▽

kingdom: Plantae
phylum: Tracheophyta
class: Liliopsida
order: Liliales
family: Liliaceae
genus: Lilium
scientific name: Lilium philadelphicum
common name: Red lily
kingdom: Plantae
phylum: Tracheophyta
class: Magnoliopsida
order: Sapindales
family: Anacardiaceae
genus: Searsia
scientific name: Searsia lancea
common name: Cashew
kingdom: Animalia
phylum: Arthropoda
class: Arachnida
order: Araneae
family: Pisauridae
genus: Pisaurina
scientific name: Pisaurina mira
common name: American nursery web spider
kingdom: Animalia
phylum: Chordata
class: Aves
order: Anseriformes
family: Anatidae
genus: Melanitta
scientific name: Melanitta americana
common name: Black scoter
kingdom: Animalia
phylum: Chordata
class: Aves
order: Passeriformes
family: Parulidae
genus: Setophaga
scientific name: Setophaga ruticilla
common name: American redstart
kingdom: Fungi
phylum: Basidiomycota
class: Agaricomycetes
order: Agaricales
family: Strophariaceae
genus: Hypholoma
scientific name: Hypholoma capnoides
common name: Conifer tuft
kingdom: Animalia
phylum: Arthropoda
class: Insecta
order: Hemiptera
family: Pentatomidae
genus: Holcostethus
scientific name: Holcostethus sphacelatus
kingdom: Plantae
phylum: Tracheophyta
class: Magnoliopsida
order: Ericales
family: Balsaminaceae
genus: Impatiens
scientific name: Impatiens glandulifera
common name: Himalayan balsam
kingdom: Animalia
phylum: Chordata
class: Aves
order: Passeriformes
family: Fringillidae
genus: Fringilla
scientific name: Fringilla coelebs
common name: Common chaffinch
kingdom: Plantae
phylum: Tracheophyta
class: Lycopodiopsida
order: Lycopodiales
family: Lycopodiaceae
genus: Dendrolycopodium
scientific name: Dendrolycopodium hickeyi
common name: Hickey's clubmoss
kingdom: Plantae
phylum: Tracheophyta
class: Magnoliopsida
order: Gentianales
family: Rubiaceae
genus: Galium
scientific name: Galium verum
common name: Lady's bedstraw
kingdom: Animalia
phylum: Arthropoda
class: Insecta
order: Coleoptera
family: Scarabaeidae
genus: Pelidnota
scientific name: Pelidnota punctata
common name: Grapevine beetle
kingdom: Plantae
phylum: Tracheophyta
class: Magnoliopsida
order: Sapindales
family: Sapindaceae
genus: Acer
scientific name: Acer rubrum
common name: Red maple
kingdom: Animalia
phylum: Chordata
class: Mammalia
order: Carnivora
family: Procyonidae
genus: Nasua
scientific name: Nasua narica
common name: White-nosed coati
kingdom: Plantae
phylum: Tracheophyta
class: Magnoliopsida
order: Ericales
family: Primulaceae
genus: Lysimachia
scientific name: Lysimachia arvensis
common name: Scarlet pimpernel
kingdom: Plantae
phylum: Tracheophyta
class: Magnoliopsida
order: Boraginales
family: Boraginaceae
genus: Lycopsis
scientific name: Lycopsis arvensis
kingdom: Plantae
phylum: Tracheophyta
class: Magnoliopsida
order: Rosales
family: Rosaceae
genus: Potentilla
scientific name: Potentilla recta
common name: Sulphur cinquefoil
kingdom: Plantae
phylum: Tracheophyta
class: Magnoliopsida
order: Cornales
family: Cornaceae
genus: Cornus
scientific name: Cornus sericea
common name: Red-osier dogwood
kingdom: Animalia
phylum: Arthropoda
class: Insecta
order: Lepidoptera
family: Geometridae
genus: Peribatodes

△

Task description >> Arrange every line of the data above as a Markdown table with two columns, Row and Data line. Put each line's running number in the Row column and the line itself in the Data line column, and leave out any blank lines.

Full response >>
| Row | Data line |
|---|---|
| 1 | kingdom: Plantae |
| 2 | phylum: Tracheophyta |
| 3 | class: Liliopsida |
| 4 | order: Liliales |
| 5 | family: Liliaceae |
| 6 | genus: Lilium |
| 7 | scientific name: Lilium philadelphicum |
| 8 | common name: Red lily |
| 9 | kingdom: Plantae |
| 10 | phylum: Tracheophyta |
| 11 | class: Magnoliopsida |
| 12 | order: Sapindales |
| 13 | family: Anacardiaceae |
| 14 | genus: Searsia |
| 15 | scientific name: Searsia lancea |
| 16 | common name: Cashew |
| 17 | kingdom: Animalia |
| 18 | phylum: Arthropoda |
| 19 | class: Arachnida |
| 20 | order: Araneae |
| 21 | family: Pisauridae |
| 22 | genus: Pisaurina |
| 23 | scientific name: Pisaurina mira |
| 24 | common name: American nursery web spider |
| 25 | kingdom: Animalia |
| 26 | phylum: Chordata |
| 27 | class: Aves |
| 28 | order: Anseriformes |
| 29 | family: Anatidae |
| 30 | genus: Melanitta |
| 31 | scientific name: Melanitta americana |
| 32 | common name: Black scoter |
| 33 | kingdom: Animalia |
| 34 | phylum: Chordata |
| 35 | class: Aves |
| 36 | order: Passeriformes |
| 37 | family: Parulidae |
| 38 | genus: Setophaga |
| 39 | scientific name: Setophaga ruticilla |
| 40 | common name: American redstart |
| 41 | kingdom: Fungi |
| 42 | phylum: Basidiomycota |
| 43 | class: Agaricomycetes |
| 44 | order: Agaricales |
| 45 | family: Strophariaceae |
| 46 | genus: Hypholoma |
| 47 | scientific name: Hypholoma capnoides |
| 48 | common name: Conifer tuft |
| 49 | kingdom: Animalia |
| 50 | phylum: Arthropoda |
| 51 | class: Insecta |
| 52 | order: Hemiptera |
| 53 | family: Pentatomidae |
| 54 | genus: Holcostethus |
| 55 | scientific name: Holcostethus sphacelatus |
| 56 | kingdom: Plantae |
| 57 | phylum: Tracheophyta |
| 58 | class: Magnoliopsida |
| 59 | order: Ericales |
| 60 | family: Balsaminaceae |
| 61 | genus: Impatiens |
| 62 | scientific name: Impatiens glandulifera |
| 63 | common name: Himalayan balsam |
| 64 | kingdom: Animalia |
| 65 | phylum: Chordata |
| 66 | class: Aves |
| 67 | order: Passeriformes |
| 68 | family: Fringillidae |
| 69 | genus: Fringilla |
| 70 | scientific name: Fringilla coelebs |
| 71 | common name: Common chaffinch |
| 72 | kingdom: Plantae |
| 73 | phylum: Tracheophyta |
| 74 | class: Lycopodiopsida |
| 75 | order: Lycopodiales |
| 76 | family: Lycopodiaceae |
| 77 | genus: Dendrolycopodium |
| 78 | scientific name: Dendrolycopodium hickeyi |
| 79 | common name: Hickey's clubmoss |
| 80 | kingdom: Plantae |
| 81 | phylum: Tracheophyta |
| 82 | class: Magnoliopsida |
| 83 | order: Gentianales |
| 84 | family: Rubiaceae |
| 85 | genus: Galium |
| 86 | scientific name: Galium verum |
| 87 | common name: Lady's bedstraw |
| 88 | kingdom: Animalia |
| 89 | phylum: Arthropoda |
| 90 | class: Insecta |
| 91 | order: Coleoptera |
| 92 | family: Scarabaeidae |
| 93 | genus: Pelidnota |
| 94 | scientific name: Pelidnota punctata |
| 95 | common name: Grapevine beetle |
| 96 | kingdom: Plantae |
| 97 | phylum: Tracheophyta |
| 98 | class: Magnoliopsida |
| 99 | order: Sapindales |
| 100 | family: Sapindaceae |
| 101 | genus: Acer |
| 102 | scientific name: Acer rubrum |
| 103 | common name: Red maple |
| 104 | kingdom: Animalia |
| 105 | phylum: Chordata |
| 106 | class: Mammalia |
| 107 | order: Carnivora |
| 108 | family: Procyonidae |
| 109 | genus: Nasua |
| 110 | scientific name: Nasua narica |
| 111 | common name: White-nosed coati |
| 112 | kingdom: Plantae |
| 113 | phylum: Tracheophyta |
| 114 | class: Magnoliopsida |
| 115 | order: Ericales |
| 116 | family: Primulaceae |
| 117 | genus: Lysimachia |
| 118 | scientific name: Lysimachia arvensis |
| 119 | common name: Scarlet pimpernel |
| 120 | kingdom: Plantae |
| 121 | phylum: Tracheophyta |
| 122 | class: Magnoliopsida |
| 123 | order: Boraginales |
| 124 | family: Boraginaceae |
| 125 | genus: Lycopsis |
| 126 | scientific name: Lycopsis arvensis |
| 127 | kingdom: Plantae |
| 128 | phylum: Tracheophyta |
| 129 | class: Magnoliopsida |
| 130 | order: Rosales |
| 131 | family: Rosaceae |
| 132 | genus: Potentilla |
| 133 | scientific name: Potentilla recta |
| 134 | common name: Sulphur cinquefoil |
| 135 | kingdom: Plantae |
| 136 | phylum: Tracheophyta |
| 137 | class: Magnoliopsida |
| 138 | order: Cornales |
| 139 | family: Cornaceae |
| 140 | genus: Cornus |
| 141 | scientific name: Cornus sericea |
| 142 | common name: Red-osier dogwood |
| 143 | kingdom: Animalia |
| 144 | phylum: Arthropoda |
| 145 | class: Insecta |
| 146 | order: Lepidoptera |
| 147 | family: Geometridae |
| 148 | genus: Peribatodes |